Everything.agda: The module index

As mentioned before, agdaPackages.mkDerivation requires a single Agda module importing all other modules that are meant to be part of a library. We call this file the module index.

So far our "library" consists of a single module, Playground/Hello.agda. Let's first add another module that uses the Agda standard library, and then reference both of them in the module index.

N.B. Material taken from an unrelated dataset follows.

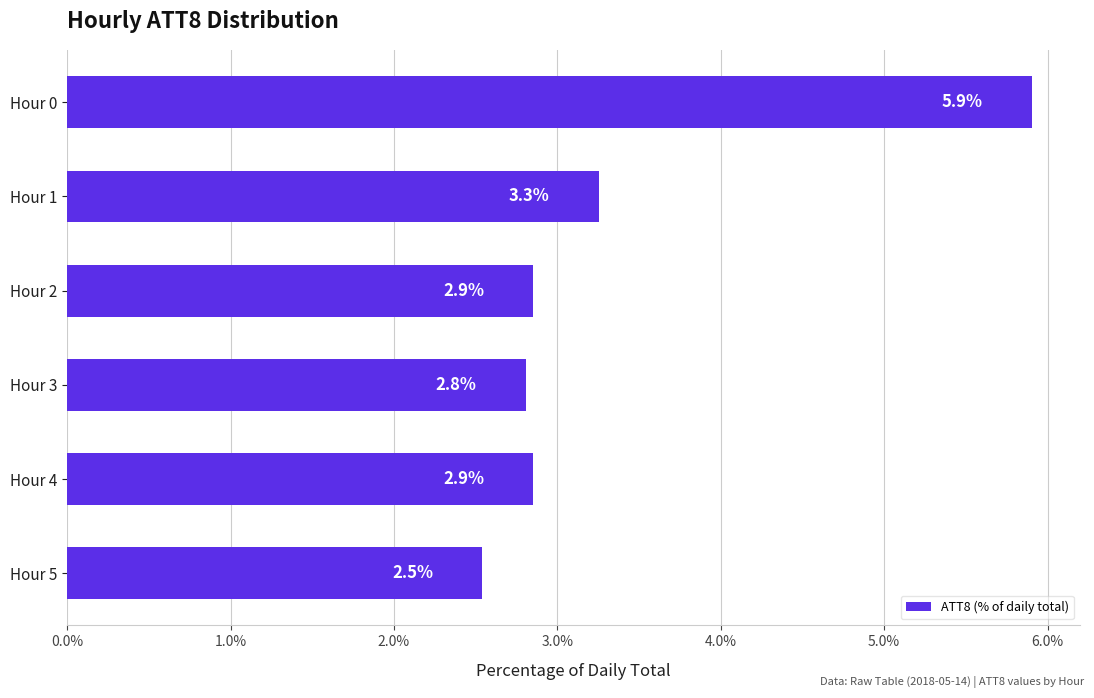

What is the value of the 5th bar from the top?

2.9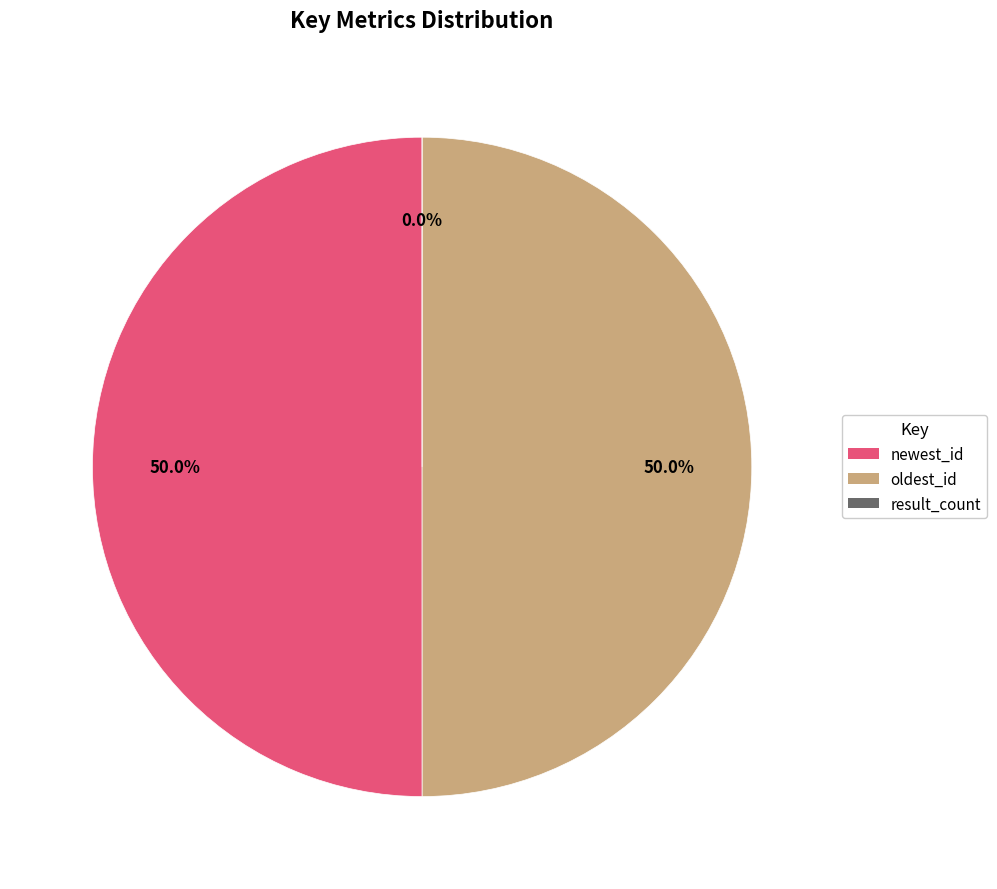

To the nearest percent, what is the average slice percentage?

33%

Create a new module that uses the type of natural numbers from the standard library:

-- In Playground/WithStdlib.agda:

module Playground.WithStdlib where

-- Imported from standard-library:
open import Data.Nat.Base using (ℕ)

answer : ℕ
answer = 42

Now, create module index at Everything.agda and import the modules:

-- In Everything.agda:

import Playground.Hello
import Playground.WithStdlib

Building the derivation

Finally, we can build the derivation for the first time. By default, nix will not print any output unless it encounters an error. We pass --print-build-logs (short: -L) to instruct it to please 🥺 tell us what it is doing:

$ nix build --print-build-logs
playground> building
playground> Checking Everything (/build/agda-playground/Everything.agda).
playground>  Checking Playground.Hello (/build/agda-playground/Playground/Hello.agda).
playground>  Checking Playground.WithStdlib (/build/agda-playground/Playground/WithStdlib.agda).
playground> installing

If we did everything correctly, a symbolic link called result should appear in our working directory. It points to the finished derivation, in the Nix store...

$ readlink result

...and contains our library modules, including their corresponding interface files created by the type checking process:

$ nix-shell -p exa --run 'exa -T result/*'
├── Hello.agda
├── Hello.agdai
├── WithStdlib.agda
└── WithStdlib.agdai

Warning: potential footgun

Notice that in the file listing above, result/Everything.agda is missing. By default, agdaPackages.mkDerivation will not include the module pointed to by everythingFile (nor its interface file) in the final derivation. This is by design, as oftentimes the everythingFile file is generated automatically at build-time and not meant to be part of the distributed library. Its only purpose is to serve as a module index.

Now, whenever we make a change to the Agda code, we'll have to re-run nix build to type check it. This is cumbersome, and definitely not interactive theorem proving. In the next section we will learn how to create a shell with all of our library's dependency available, so that we can use agda interactively as usual.